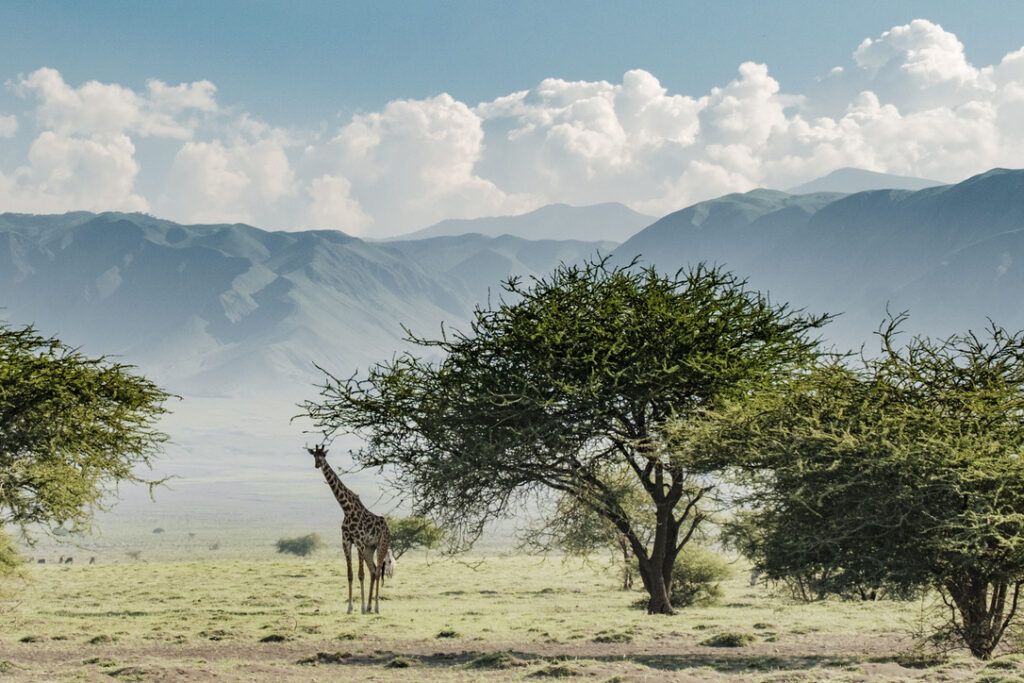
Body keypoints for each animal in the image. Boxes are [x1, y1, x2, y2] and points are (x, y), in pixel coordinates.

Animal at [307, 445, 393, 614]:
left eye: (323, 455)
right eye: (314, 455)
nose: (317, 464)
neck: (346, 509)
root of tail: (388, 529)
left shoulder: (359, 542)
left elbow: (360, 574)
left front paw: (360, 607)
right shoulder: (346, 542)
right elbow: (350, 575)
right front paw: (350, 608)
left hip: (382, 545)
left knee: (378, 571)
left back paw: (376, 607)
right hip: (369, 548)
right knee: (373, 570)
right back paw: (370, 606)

- What you are asked to do
Output only the lines that run from the one containing "nose: (317, 464)" through the last line of the material above, both included.

- Written reply
nose: (317, 464)
neck: (346, 509)
root of tail: (388, 529)
left shoulder: (359, 542)
left elbow: (360, 574)
left front paw: (360, 607)
right shoulder: (346, 542)
right elbow: (350, 575)
right front paw: (350, 608)
left hip: (382, 545)
left knee: (378, 571)
left back paw: (376, 607)
right hip: (369, 548)
right knee: (373, 570)
right back paw: (370, 606)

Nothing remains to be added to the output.